Task statement:
Retype all of the lines below with no changes.

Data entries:
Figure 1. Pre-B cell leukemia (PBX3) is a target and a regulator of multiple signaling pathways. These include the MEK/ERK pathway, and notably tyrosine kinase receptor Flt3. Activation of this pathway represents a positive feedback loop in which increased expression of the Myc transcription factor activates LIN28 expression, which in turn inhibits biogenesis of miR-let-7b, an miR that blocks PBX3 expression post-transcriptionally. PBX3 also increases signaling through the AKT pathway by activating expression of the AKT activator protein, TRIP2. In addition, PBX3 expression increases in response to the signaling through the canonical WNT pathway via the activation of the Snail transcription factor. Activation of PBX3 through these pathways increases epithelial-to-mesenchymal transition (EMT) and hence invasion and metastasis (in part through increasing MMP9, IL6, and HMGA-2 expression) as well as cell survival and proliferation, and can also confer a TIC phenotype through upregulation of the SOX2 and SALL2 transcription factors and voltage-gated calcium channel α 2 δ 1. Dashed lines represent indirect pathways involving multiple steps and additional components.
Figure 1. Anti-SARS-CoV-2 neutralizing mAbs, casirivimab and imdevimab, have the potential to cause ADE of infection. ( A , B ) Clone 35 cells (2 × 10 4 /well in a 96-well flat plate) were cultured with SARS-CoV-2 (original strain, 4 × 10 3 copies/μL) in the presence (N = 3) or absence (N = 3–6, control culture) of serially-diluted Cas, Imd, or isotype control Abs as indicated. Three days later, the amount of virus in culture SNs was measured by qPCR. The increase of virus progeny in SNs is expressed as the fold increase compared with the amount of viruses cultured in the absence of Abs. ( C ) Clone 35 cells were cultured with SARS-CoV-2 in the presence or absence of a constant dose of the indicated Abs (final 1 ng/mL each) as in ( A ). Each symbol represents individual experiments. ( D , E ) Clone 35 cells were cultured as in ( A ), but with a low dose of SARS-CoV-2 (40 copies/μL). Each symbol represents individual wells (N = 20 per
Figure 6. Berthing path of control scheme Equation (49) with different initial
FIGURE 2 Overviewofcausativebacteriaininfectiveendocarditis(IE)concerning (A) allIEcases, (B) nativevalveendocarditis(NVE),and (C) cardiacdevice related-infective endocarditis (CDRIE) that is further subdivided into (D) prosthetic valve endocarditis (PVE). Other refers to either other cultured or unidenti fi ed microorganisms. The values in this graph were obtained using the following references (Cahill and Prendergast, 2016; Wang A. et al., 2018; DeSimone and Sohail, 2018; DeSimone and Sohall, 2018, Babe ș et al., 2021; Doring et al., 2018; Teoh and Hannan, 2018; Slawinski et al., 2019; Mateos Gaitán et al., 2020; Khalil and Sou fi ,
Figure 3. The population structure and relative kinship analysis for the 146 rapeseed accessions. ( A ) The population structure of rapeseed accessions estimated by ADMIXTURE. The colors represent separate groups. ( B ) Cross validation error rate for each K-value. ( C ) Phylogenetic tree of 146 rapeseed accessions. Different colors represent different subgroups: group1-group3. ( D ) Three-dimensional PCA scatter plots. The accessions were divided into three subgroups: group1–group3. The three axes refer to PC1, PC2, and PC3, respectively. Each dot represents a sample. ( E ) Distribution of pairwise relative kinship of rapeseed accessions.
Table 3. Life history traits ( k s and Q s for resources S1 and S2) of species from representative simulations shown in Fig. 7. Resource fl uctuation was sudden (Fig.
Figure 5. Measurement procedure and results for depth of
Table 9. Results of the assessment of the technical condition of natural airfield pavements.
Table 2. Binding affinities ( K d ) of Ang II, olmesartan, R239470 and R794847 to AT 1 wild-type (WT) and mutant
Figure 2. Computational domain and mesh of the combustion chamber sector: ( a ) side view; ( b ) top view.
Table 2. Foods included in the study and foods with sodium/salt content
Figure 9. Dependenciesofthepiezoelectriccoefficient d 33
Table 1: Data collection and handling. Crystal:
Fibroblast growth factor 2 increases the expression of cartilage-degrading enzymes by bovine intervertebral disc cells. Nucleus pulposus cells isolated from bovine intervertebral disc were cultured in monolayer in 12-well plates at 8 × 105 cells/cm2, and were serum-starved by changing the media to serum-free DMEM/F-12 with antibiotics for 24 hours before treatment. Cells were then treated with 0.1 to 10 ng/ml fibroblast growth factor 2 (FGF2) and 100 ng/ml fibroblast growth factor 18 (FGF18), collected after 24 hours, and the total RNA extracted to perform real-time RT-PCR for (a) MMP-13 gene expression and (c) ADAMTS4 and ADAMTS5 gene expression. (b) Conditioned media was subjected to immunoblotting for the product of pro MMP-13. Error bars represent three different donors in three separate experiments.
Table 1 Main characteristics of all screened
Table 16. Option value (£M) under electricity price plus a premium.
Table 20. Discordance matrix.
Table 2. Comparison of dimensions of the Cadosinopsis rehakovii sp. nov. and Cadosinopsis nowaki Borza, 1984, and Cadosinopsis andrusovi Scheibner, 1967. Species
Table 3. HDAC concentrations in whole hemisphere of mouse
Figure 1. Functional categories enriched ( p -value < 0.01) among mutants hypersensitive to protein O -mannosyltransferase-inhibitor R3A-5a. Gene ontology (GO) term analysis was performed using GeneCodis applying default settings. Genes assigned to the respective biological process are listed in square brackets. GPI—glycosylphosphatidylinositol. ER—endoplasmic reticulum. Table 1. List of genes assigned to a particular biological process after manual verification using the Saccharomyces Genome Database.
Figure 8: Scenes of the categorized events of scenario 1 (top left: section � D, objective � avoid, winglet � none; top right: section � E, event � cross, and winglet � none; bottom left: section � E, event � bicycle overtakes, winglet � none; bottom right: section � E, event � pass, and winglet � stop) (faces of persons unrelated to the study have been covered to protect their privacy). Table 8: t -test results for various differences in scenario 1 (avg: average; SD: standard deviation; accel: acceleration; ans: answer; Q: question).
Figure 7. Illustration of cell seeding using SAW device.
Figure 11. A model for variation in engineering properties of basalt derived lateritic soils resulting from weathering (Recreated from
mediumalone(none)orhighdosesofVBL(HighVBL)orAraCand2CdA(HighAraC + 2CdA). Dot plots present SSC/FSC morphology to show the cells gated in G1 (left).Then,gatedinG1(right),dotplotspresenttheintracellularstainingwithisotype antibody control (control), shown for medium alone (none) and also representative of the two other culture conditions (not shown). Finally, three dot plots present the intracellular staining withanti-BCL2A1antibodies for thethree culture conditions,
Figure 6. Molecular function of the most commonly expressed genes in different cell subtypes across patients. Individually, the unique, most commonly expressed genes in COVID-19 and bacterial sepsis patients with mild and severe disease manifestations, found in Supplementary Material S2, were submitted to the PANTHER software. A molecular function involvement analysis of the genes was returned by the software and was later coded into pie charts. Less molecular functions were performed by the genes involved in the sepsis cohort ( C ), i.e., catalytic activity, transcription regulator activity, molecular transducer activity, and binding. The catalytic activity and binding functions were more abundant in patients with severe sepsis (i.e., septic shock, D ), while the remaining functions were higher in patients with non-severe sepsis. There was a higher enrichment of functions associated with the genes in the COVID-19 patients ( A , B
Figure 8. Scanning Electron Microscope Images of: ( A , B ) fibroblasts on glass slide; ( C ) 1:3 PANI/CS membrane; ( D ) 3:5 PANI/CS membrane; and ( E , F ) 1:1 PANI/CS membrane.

Result:
Figure 1. Pre-B cell leukemia (PBX3) is a target and a regulator of multiple signaling pathways. These include the MEK/ERK pathway, and notably tyrosine kinase receptor Flt3. Activation of this pathway represents a positive feedback loop in which increased expression of the Myc transcription factor activates LIN28 expression, which in turn inhibits biogenesis of miR-let-7b, an miR that blocks PBX3 expression post-transcriptionally. PBX3 also increases signaling through the AKT pathway by activating expression of the AKT activator protein, TRIP2. In addition, PBX3 expression increases in response to the signaling through the canonical WNT pathway via the activation of the Snail transcription factor. Activation of PBX3 through these pathways increases epithelial-to-mesenchymal transition (EMT) and hence invasion and metastasis (in part through increasing MMP9, IL6, and HMGA-2 expression) as well as cell survival and proliferation, and can also confer a TIC phenotype through upregulation of the SOX2 and SALL2 transcription factors and voltage-gated calcium channel α 2 δ 1. Dashed lines represent indirect pathways involving multiple steps and additional components.
Figure 1. Anti-SARS-CoV-2 neutralizing mAbs, casirivimab and imdevimab, have the potential to cause ADE of infection. ( A , B ) Clone 35 cells (2 × 10 4 /well in a 96-well flat plate) were cultured with SARS-CoV-2 (original strain, 4 × 10 3 copies/μL) in the presence (N = 3) or absence (N = 3–6, control culture) of serially-diluted Cas, Imd, or isotype control Abs as indicated. Three days later, the amount of virus in culture SNs was measured by qPCR. The increase of virus progeny in SNs is expressed as the fold increase compared with the amount of viruses cultured in the absence of Abs. ( C ) Clone 35 cells were cultured with SARS-CoV-2 in the presence or absence of a constant dose of the indicated Abs (final 1 ng/mL each) as in ( A ). Each symbol represents individual experiments. ( D , E ) Clone 35 cells were cultured as in ( A ), but with a low dose of SARS-CoV-2 (40 copies/μL). Each symbol represents individual wells (N = 20 per
Figure 6. Berthing path of control scheme Equation (49) with different initial
FIGURE 2 Overviewofcausativebacteriaininfectiveendocarditis(IE)concerning (A) allIEcases, (B) nativevalveendocarditis(NVE),and (C) cardiacdevice related-infective endocarditis (CDRIE) that is further subdivided into (D) prosthetic valve endocarditis (PVE). Other refers to either other cultured or unidenti fi ed microorganisms. The values in this graph were obtained using the following references (Cahill and Prendergast, 2016; Wang A. et al., 2018; DeSimone and Sohail, 2018; DeSimone and Sohall, 2018, Babe ș et al., 2021; Doring et al., 2018; Teoh and Hannan, 2018; Slawinski et al., 2019; Mateos Gaitán et al., 2020; Khalil and Sou fi ,
Figure 3. The population structure and relative kinship analysis for the 146 rapeseed accessions. ( A ) The population structure of rapeseed accessions estimated by ADMIXTURE. The colors represent separate groups. ( B ) Cross validation error rate for each K-value. ( C ) Phylogenetic tree of 146 rapeseed accessions. Different colors represent different subgroups: group1-group3. ( D ) Three-dimensional PCA scatter plots. The accessions were divided into three subgroups: group1–group3. The three axes refer to PC1, PC2, and PC3, respectively. Each dot represents a sample. ( E ) Distribution of pairwise relative kinship of rapeseed accessions.
Table 3. Life history traits ( k s and Q s for resources S1 and S2) of species from representative simulations shown in Fig. 7. Resource fl uctuation was sudden (Fig.
Figure 5. Measurement procedure and results for depth of
Table 9. Results of the assessment of the technical condition of natural airfield pavements.
Table 2. Binding affinities ( K d ) of Ang II, olmesartan, R239470 and R794847 to AT 1 wild-type (WT) and mutant
Figure 2. Computational domain and mesh of the combustion chamber sector: ( a ) side view; ( b ) top view.
Table 2. Foods included in the study and foods with sodium/salt content
Figure 9. Dependenciesofthepiezoelectriccoefficient d 33
Table 1: Data collection and handling. Crystal:
Fibroblast growth factor 2 increases the expression of cartilage-degrading enzymes by bovine intervertebral disc cells. Nucleus pulposus cells isolated from bovine intervertebral disc were cultured in monolayer in 12-well plates at 8 × 105 cells/cm2, and were serum-starved by changing the media to serum-free DMEM/F-12 with antibiotics for 24 hours before treatment. Cells were then treated with 0.1 to 10 ng/ml fibroblast growth factor 2 (FGF2) and 100 ng/ml fibroblast growth factor 18 (FGF18), collected after 24 hours, and the total RNA extracted to perform real-time RT-PCR for (a) MMP-13 gene expression and (c) ADAMTS4 and ADAMTS5 gene expression. (b) Conditioned media was subjected to immunoblotting for the product of pro MMP-13. Error bars represent three different donors in three separate experiments.
Table 1 Main characteristics of all screened
Table 16. Option value (£M) under electricity price plus a premium.
Table 20. Discordance matrix.
Table 2. Comparison of dimensions of the Cadosinopsis rehakovii sp. nov. and Cadosinopsis nowaki Borza, 1984, and Cadosinopsis andrusovi Scheibner, 1967. Species
Table 3. HDAC concentrations in whole hemisphere of mouse
Figure 1. Functional categories enriched ( p -value < 0.01) among mutants hypersensitive to protein O -mannosyltransferase-inhibitor R3A-5a. Gene ontology (GO) term analysis was performed using GeneCodis applying default settings. Genes assigned to the respective biological process are listed in square brackets. GPI—glycosylphosphatidylinositol. ER—endoplasmic reticulum. Table 1. List of genes assigned to a particular biological process after manual verification using the Saccharomyces Genome Database.
Figure 8: Scenes of the categorized events of scenario 1 (top left: section � D, objective � avoid, winglet � none; top right: section � E, event � cross, and winglet � none; bottom left: section � E, event � bicycle overtakes, winglet � none; bottom right: section � E, event � pass, and winglet � stop) (faces of persons unrelated to the study have been covered to protect their privacy). Table 8: t -test results for various differences in scenario 1 (avg: average; SD: standard deviation; accel: acceleration; ans: answer; Q: question).
Figure 7. Illustration of cell seeding using SAW device.
Figure 11. A model for variation in engineering properties of basalt derived lateritic soils resulting from weathering (Recreated from
mediumalone(none)orhighdosesofVBL(HighVBL)orAraCand2CdA(HighAraC + 2CdA). Dot plots present SSC/FSC morphology to show the cells gated in G1 (left).Then,gatedinG1(right),dotplotspresenttheintracellularstainingwithisotype antibody control (control), shown for medium alone (none) and also representative of the two other culture conditions (not shown). Finally, three dot plots present the intracellular staining withanti-BCL2A1antibodies for thethree culture conditions,
Figure 6. Molecular function of the most commonly expressed genes in different cell subtypes across patients. Individually, the unique, most commonly expressed genes in COVID-19 and bacterial sepsis patients with mild and severe disease manifestations, found in Supplementary Material S2, were submitted to the PANTHER software. A molecular function involvement analysis of the genes was returned by the software and was later coded into pie charts. Less molecular functions were performed by the genes involved in the sepsis cohort ( C ), i.e., catalytic activity, transcription regulator activity, molecular transducer activity, and binding. The catalytic activity and binding functions were more abundant in patients with severe sepsis (i.e., septic shock, D ), while the remaining functions were higher in patients with non-severe sepsis. There was a higher enrichment of functions associated with the genes in the COVID-19 patients ( A , B
Figure 8. Scanning Electron Microscope Images of: ( A , B ) fibroblasts on glass slide; ( C ) 1:3 PANI/CS membrane; ( D ) 3:5 PANI/CS membrane; and ( E , F ) 1:1 PANI/CS membrane.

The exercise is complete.